Aufbahrung in der Knesset
12. Januar 2014Israel nimmt am Montagmorgen zunächst mit einer staatlichen Trauerfeier im Parlament Abschied von Ariel Scharon. Das Begräbnis findet dann am Nachmittag auf Scharons Ranch in der Negev-Wüste im Süden des Landes statt, wie der Armeerundfunk und weitere israelische Medien berichteten. Zuvor wird Scharon an diesem Sonntag im israelischen Parlament aufgebahrt, damit sich die Öffentlichkeit von dem früheren Regierungschef verabschieden kann.
Scharon war am Samstag in einem Krankenhaus bei Tel Aviv im Alter von 85 Jahren gestorben. Im Januar 2006 hatte er einen Schlaganfall erlitten, seither lag der Ex-Ministerpräsident im Koma und wurde künstlich ernährt.
Die israelische Regierung reagierte bestürzt auf die Nachricht von Scharons Tod. Israel verneige sich vor ihm und werde sein Andenken für immer in Ehren halten, sagte Regierungschef Benjamin Netanjahu. Präsident Schimon Peres würdigte Scharon als einen "mutigen Soldaten und kühnen Anführer". Er sei "einer der wichtigsten Architekten" des Landes gewesen.
UN-Generalsekretär Ban Ki Moon lobte den "politischen Mut" Scharons. Die israelische Regierung solle sich dessen Pragmatismus bei den derzeitigen Nahost-Friedensverhandlungen als Beispiel nehmen, ließ Ban über seinen Sprecher mitteilen. Scharon sei ein "Held seines Volkes" gewesen. Sein Tod habe ihn sehr traurig gemacht.
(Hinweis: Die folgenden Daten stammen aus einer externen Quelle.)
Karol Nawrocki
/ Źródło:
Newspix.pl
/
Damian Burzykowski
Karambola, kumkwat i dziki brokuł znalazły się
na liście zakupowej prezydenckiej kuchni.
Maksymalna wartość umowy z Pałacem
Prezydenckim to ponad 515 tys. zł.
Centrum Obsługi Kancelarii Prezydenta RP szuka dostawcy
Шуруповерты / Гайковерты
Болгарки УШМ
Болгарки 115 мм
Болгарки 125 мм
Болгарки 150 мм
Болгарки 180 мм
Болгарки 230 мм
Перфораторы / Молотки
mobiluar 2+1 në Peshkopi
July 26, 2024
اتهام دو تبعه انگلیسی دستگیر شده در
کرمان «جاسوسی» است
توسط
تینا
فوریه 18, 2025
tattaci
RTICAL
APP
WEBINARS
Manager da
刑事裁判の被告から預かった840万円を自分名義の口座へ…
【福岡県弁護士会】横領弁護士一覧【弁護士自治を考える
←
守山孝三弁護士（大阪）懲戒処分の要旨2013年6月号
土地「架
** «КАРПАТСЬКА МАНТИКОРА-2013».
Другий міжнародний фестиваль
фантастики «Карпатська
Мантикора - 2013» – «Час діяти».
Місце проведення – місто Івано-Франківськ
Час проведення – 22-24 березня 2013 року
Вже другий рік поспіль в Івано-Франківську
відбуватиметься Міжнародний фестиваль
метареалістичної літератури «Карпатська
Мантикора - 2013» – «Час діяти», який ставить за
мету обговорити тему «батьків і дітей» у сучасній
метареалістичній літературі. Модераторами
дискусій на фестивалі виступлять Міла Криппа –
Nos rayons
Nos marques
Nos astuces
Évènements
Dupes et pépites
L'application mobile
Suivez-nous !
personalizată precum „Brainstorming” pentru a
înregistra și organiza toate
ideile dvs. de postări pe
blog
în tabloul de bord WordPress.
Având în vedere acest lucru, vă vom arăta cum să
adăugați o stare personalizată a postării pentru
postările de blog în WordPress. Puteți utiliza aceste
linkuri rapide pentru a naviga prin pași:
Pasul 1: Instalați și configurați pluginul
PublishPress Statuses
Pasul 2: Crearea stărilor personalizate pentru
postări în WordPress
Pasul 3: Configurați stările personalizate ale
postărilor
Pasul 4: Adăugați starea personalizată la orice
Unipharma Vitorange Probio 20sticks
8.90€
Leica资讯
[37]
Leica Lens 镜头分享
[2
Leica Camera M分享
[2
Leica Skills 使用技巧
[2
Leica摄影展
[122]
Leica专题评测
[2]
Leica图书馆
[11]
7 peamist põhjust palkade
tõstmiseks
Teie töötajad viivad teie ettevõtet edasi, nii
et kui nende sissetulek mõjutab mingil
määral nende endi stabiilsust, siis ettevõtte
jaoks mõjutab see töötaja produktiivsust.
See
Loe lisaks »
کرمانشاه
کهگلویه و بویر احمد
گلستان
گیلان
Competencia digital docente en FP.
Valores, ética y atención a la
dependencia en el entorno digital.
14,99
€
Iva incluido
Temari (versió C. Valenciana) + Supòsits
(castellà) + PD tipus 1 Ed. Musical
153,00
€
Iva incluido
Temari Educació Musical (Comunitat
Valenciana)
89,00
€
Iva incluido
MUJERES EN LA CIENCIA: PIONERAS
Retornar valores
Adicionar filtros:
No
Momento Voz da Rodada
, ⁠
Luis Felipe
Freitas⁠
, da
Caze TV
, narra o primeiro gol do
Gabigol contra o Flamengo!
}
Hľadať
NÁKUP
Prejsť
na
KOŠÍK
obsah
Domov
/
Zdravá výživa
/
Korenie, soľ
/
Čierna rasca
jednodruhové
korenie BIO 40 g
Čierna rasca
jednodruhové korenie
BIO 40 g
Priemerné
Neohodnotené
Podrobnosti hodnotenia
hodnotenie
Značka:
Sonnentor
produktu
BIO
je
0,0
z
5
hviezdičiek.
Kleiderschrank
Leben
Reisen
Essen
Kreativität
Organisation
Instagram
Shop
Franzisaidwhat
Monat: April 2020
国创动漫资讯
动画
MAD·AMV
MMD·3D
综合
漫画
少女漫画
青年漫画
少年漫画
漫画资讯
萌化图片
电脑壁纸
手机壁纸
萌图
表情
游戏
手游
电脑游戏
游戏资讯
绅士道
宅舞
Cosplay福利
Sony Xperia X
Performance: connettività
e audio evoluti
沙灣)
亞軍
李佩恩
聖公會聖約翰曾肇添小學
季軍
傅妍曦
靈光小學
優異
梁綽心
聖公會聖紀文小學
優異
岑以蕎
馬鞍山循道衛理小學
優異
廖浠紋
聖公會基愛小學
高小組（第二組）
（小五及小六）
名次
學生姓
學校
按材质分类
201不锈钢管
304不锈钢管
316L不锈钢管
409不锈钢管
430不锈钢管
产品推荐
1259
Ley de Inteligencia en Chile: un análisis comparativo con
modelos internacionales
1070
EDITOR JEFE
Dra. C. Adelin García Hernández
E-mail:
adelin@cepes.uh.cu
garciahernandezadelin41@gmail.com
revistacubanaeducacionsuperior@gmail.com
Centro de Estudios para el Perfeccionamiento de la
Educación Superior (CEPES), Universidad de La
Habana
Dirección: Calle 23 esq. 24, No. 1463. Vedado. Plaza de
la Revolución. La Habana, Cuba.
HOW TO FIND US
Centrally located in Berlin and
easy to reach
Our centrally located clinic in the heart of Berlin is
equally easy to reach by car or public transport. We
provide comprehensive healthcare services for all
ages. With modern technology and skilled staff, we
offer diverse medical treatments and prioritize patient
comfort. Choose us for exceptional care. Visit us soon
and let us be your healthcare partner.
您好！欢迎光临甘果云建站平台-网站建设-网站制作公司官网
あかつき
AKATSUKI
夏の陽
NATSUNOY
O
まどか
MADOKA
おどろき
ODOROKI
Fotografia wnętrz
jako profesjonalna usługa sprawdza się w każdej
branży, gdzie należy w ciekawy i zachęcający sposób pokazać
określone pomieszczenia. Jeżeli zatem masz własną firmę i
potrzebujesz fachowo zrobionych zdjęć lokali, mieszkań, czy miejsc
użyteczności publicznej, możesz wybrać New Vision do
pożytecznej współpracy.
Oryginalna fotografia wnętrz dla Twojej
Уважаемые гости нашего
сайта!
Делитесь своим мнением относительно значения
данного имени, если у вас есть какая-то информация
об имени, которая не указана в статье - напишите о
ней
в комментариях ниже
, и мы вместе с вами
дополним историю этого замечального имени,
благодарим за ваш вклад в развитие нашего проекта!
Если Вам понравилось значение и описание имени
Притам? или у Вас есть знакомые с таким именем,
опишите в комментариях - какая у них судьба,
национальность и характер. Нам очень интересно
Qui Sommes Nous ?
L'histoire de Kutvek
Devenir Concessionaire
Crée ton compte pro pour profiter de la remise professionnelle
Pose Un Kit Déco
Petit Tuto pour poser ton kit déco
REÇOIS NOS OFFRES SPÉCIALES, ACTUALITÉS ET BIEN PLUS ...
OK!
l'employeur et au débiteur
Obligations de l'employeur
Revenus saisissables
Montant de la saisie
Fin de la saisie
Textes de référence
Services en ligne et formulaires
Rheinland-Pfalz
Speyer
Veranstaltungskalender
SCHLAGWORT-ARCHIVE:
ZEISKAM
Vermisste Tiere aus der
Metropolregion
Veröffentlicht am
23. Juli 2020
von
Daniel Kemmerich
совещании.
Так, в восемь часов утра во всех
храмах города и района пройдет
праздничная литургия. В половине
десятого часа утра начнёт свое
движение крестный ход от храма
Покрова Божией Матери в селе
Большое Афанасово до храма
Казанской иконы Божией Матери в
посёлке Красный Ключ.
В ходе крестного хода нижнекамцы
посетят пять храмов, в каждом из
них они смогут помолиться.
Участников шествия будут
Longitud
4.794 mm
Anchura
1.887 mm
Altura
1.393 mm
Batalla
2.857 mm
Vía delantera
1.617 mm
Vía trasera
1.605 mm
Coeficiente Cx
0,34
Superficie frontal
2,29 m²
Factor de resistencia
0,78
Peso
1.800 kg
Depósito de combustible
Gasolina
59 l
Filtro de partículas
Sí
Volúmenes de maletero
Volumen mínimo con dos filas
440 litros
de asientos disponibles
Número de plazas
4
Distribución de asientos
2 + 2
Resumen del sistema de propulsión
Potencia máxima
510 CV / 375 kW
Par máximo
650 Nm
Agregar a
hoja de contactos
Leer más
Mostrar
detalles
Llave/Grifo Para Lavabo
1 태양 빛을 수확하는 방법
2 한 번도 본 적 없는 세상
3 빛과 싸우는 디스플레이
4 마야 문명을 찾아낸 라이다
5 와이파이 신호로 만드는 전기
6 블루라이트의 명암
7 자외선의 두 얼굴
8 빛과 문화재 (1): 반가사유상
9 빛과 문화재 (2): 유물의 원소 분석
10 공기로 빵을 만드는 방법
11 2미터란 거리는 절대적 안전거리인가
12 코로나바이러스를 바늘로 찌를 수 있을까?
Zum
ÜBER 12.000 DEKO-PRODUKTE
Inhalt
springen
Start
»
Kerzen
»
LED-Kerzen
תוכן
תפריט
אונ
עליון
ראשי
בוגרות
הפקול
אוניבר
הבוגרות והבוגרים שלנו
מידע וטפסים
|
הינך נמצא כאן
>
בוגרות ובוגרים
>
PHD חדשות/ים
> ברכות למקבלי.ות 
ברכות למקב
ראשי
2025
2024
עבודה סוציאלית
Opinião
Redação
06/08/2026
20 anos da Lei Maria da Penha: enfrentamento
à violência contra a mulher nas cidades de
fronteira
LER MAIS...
US-Präsident Barack Obama erklärte, Scharon habe "sein Leben ganz dem Staat Israel gewidmet". Frankreichs Präsident François Hollande lobte den Ex-Regierungschef dafür, dass er am Ende seiner langen militärischen und politischen Karriere den Dialog mit den Palästinensern gesucht habe.
Lob für Siedler-Abzug aus Gazastreifen
Auch Bundeskanzlerin Angela Merkel (CDU) hob die "großen Verdienste" des früheren Regierungschefs hervor. "Mit seiner mutigen Entscheidung, die israelischen Siedler aus dem Gazastreifen abzuziehen, hat er einen historischen Schritt auf dem Weg zu einem Ausgleich mit den Palästinensern und zu einer Zwei-Staaten-Lösung getan", erklärte Merkel in Berlin.
Außenminister Frank-Walter Steinmeier (SPD) ließ verlauten, Scharon sei ein "unermüdlicher Verteidiger seines geliebten Heimatlandes Israel" gewesen. Steinmeier wird am Montag zu einem Besuch in Israel erwartet.
Scharon war ins Koma gefallen, als er an der Spitze der Regierung gerade eine dramatische politische Wende eingeleitet hatte: Er wollte die Grenzen Israels neu ziehen und so einer Beilegung des israelisch-palästinensischen Konflikts den Weg bereiten. Seit seinem Tod hat es in dem Konflikt keinen Durchbruch gegeben.
Bei vielen Palästinensern ist Scharon trotz seines politischen Schwenks verhasst. Eine offizielle Untersuchung gab ihm die "indirekte Verantwortung" für ein Massaker an mehreren hundert Palästinensern in den Flüchtlingslagern Sabra und Schatila im September 1982.
Palästinenser: "Ein Verbrecher"
Scharon sei ein "Verbrecher" gewesen, sagte ein Vertreter der palästinensischen Fatah, Dschibril Radschub, der Nachrichtenagentur AFP. Die Palästinenser hätten gehofft, dass sich Scharon "vor dem Internationalen Strafgerichtshof als Kriegsverbrecher hätte verantworten müssen". Ähnlich äußerte sich die Menschenrechtsorganisation Human Rights Watch.
Auch die im Gazastreifen regierende radikalislamische Hamas erklärte, mit Scharon sei ein "Verbrecher" gestorben, "dessen Hände mit palästinensischem Blut besudelt sind". Sein Tod sei ein "historischer Augenblick".